[Dataset entries]
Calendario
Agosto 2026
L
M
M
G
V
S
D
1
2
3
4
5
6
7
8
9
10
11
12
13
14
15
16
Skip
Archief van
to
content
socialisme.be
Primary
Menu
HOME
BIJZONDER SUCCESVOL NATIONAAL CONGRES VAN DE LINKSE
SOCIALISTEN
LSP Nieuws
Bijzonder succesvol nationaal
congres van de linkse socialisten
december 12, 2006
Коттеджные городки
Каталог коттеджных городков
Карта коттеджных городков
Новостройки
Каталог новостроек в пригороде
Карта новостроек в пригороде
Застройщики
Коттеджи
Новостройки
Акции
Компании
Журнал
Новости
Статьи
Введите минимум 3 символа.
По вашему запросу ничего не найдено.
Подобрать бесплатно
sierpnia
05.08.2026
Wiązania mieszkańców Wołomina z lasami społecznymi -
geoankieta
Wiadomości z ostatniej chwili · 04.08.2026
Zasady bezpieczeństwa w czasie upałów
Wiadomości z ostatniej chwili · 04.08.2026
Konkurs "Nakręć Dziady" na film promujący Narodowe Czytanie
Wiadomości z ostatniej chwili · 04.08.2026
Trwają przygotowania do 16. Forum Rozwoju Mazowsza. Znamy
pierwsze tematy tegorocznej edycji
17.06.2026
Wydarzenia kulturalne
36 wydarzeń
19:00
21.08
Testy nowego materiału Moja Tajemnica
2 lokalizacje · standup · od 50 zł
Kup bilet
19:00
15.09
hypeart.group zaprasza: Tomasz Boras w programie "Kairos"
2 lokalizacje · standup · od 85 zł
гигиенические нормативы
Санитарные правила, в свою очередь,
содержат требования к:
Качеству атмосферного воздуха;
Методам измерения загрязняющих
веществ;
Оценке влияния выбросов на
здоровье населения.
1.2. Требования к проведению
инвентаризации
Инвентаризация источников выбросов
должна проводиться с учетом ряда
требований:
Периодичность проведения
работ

■ **Problem description**
Set down each entry exactly, leaving none out.

■ **Reply**
Calendario
Agosto 2026
L
M
M
G
V
S
D
1
2
3
4
5
6
7
8
9
10
11
12
13
14
15
16
Skip
Archief van
to
content
socialisme.be
Primary
Menu
HOME
BIJZONDER SUCCESVOL NATIONAAL CONGRES VAN DE LINKSE
SOCIALISTEN
LSP Nieuws
Bijzonder succesvol nationaal
congres van de linkse socialisten
december 12, 2006
Коттеджные городки
Каталог коттеджных городков
Карта коттеджных городков
Новостройки
Каталог новостроек в пригороде
Карта новостроек в пригороде
Застройщики
Коттеджи
Новостройки
Акции
Компании
Журнал
Новости
Статьи
Введите минимум 3 символа.
По вашему запросу ничего не найдено.
Подобрать бесплатно
sierpnia
05.08.2026
Wiązania mieszkańców Wołomina z lasami społecznymi -
geoankieta
Wiadomości z ostatniej chwili · 04.08.2026
Zasady bezpieczeństwa w czasie upałów
Wiadomości z ostatniej chwili · 04.08.2026
Konkurs "Nakręć Dziady" na film promujący Narodowe Czytanie
Wiadomości z ostatniej chwili · 04.08.2026
Trwają przygotowania do 16. Forum Rozwoju Mazowsza. Znamy
pierwsze tematy tegorocznej edycji
17.06.2026
Wydarzenia kulturalne
36 wydarzeń
19:00
21.08
Testy nowego materiału Moja Tajemnica
2 lokalizacje · standup · od 50 zł
Kup bilet
19:00
15.09
hypeart.group zaprasza: Tomasz Boras w programie "Kairos"
2 lokalizacje · standup · od 85 zł
гигиенические нормативы
Санитарные правила, в свою очередь,
содержат требования к:
Качеству атмосферного воздуха;
Методам измерения загрязняющих
веществ;
Оценке влияния выбросов на
здоровье населения.
1.2. Требования к проведению
инвентаризации
Инвентаризация источников выбросов
должна проводиться с учетом ряда
требований:
Периодичность проведения
работ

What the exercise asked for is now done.